Problem statement
Gather each line of the records that contains the string "percent", and copy those lines out.

Exercise data
- - -

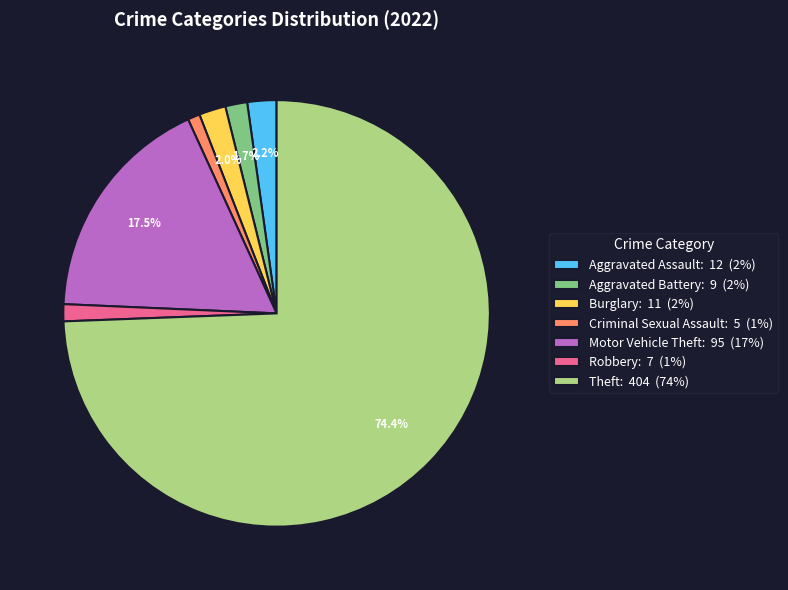

To the nearest percent, what percentage of the pie is Aggravated Assault?

2%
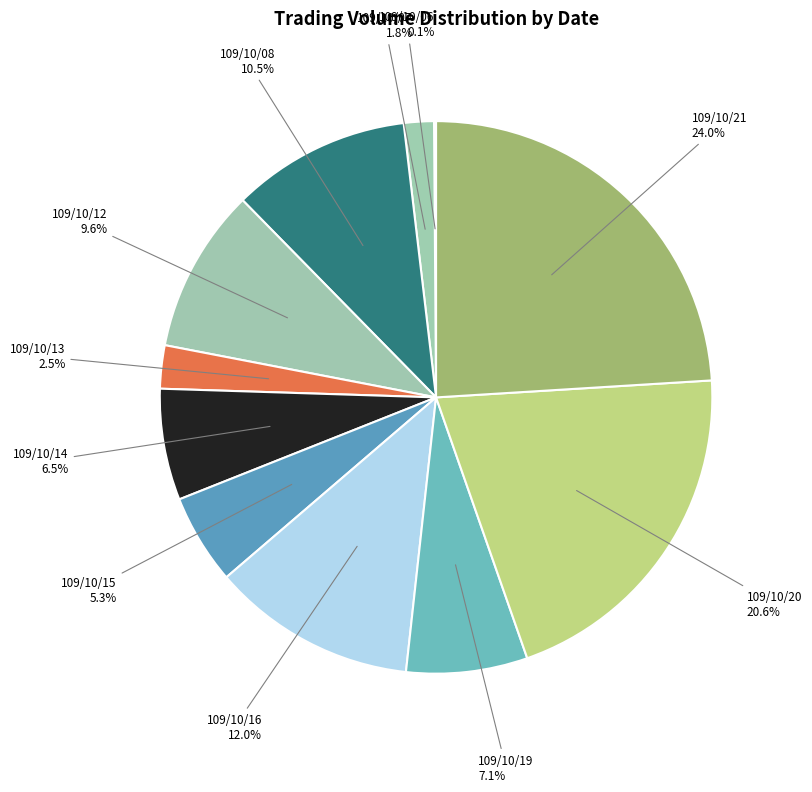

Which category has the biggest portion of the pie?

109/10/21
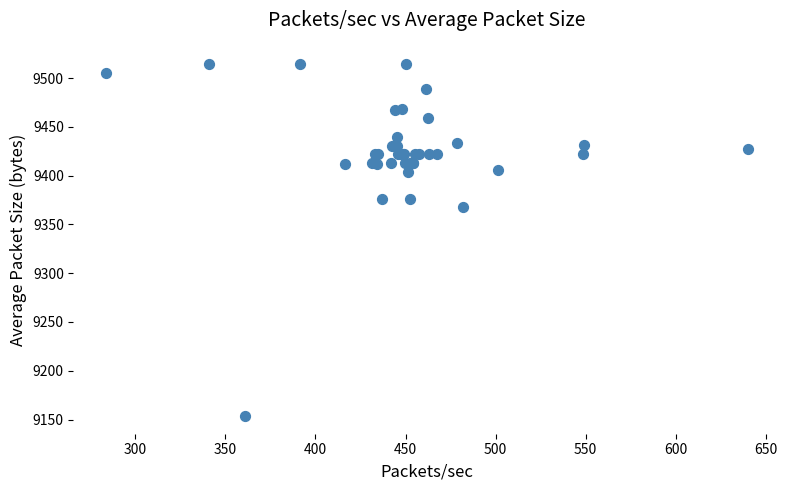

What Y value in the scatter plot is closest to 9333?

9367.4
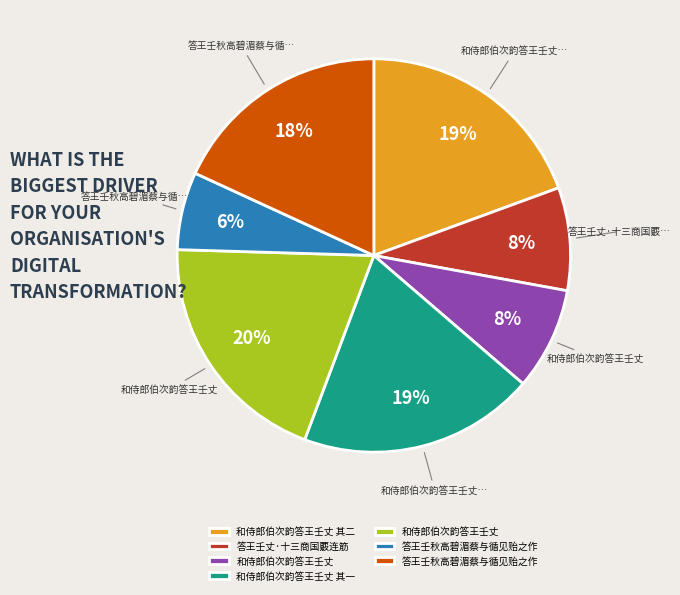

To the nearest percent, what is the average slice percentage?

14%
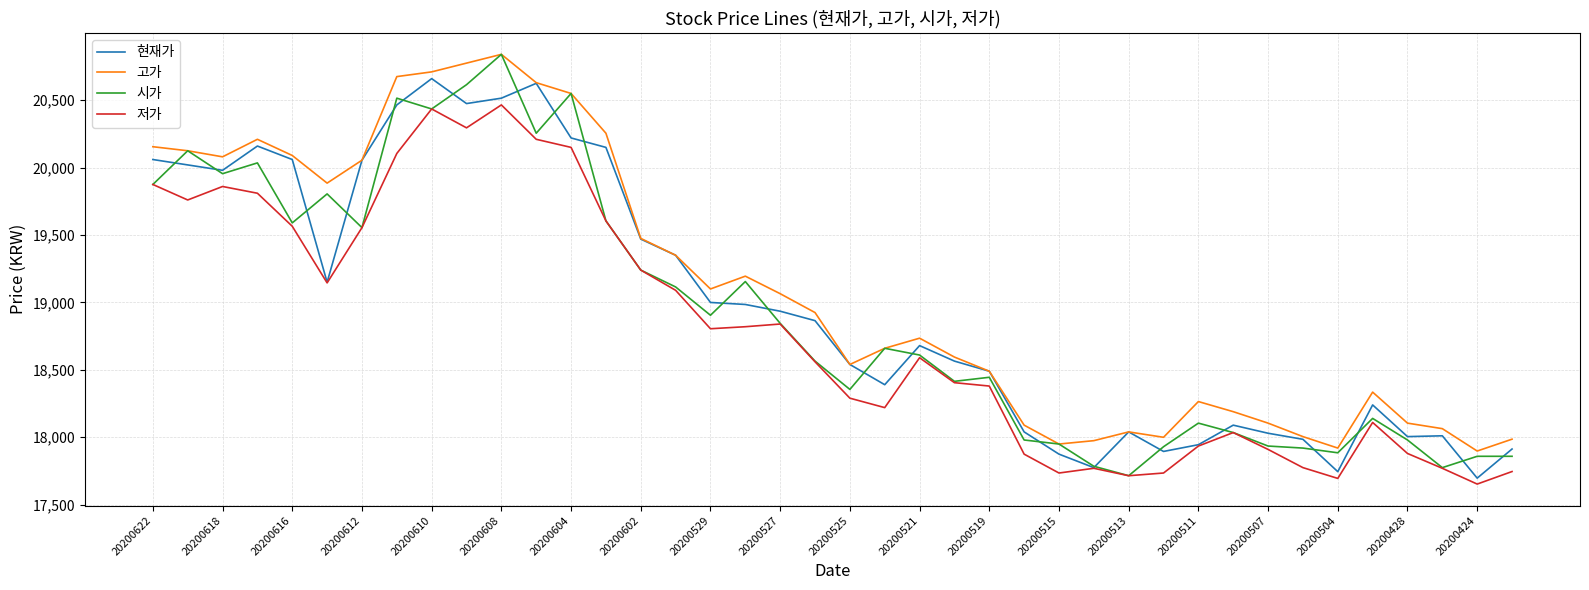

What is the maximum value for 시가?

20840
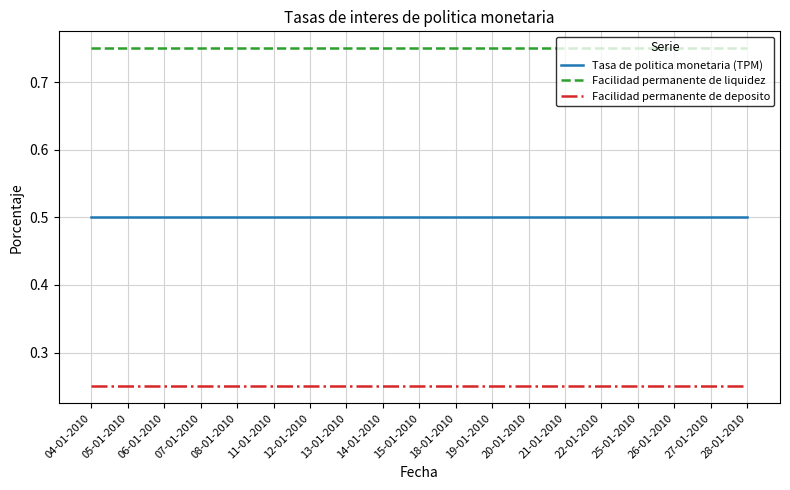

What position from the right is 15-01-2010?

10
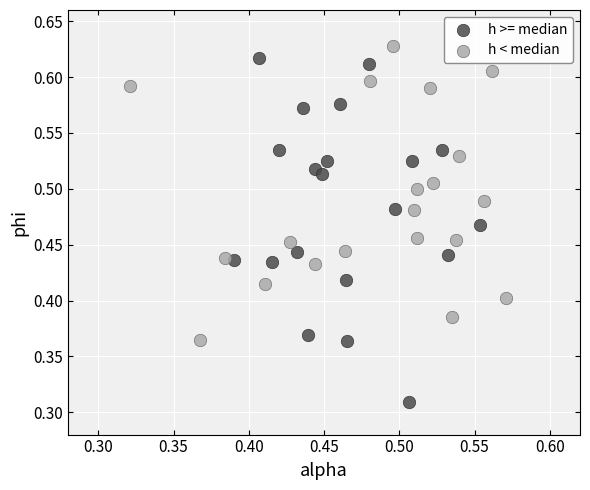

Which series has the largest Y range (max minus min)?

h >= median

- - -

Task result
To the nearest percent, what percentage of the pie is Aggravated Assault?
To the nearest percent, what is the average slice percentage?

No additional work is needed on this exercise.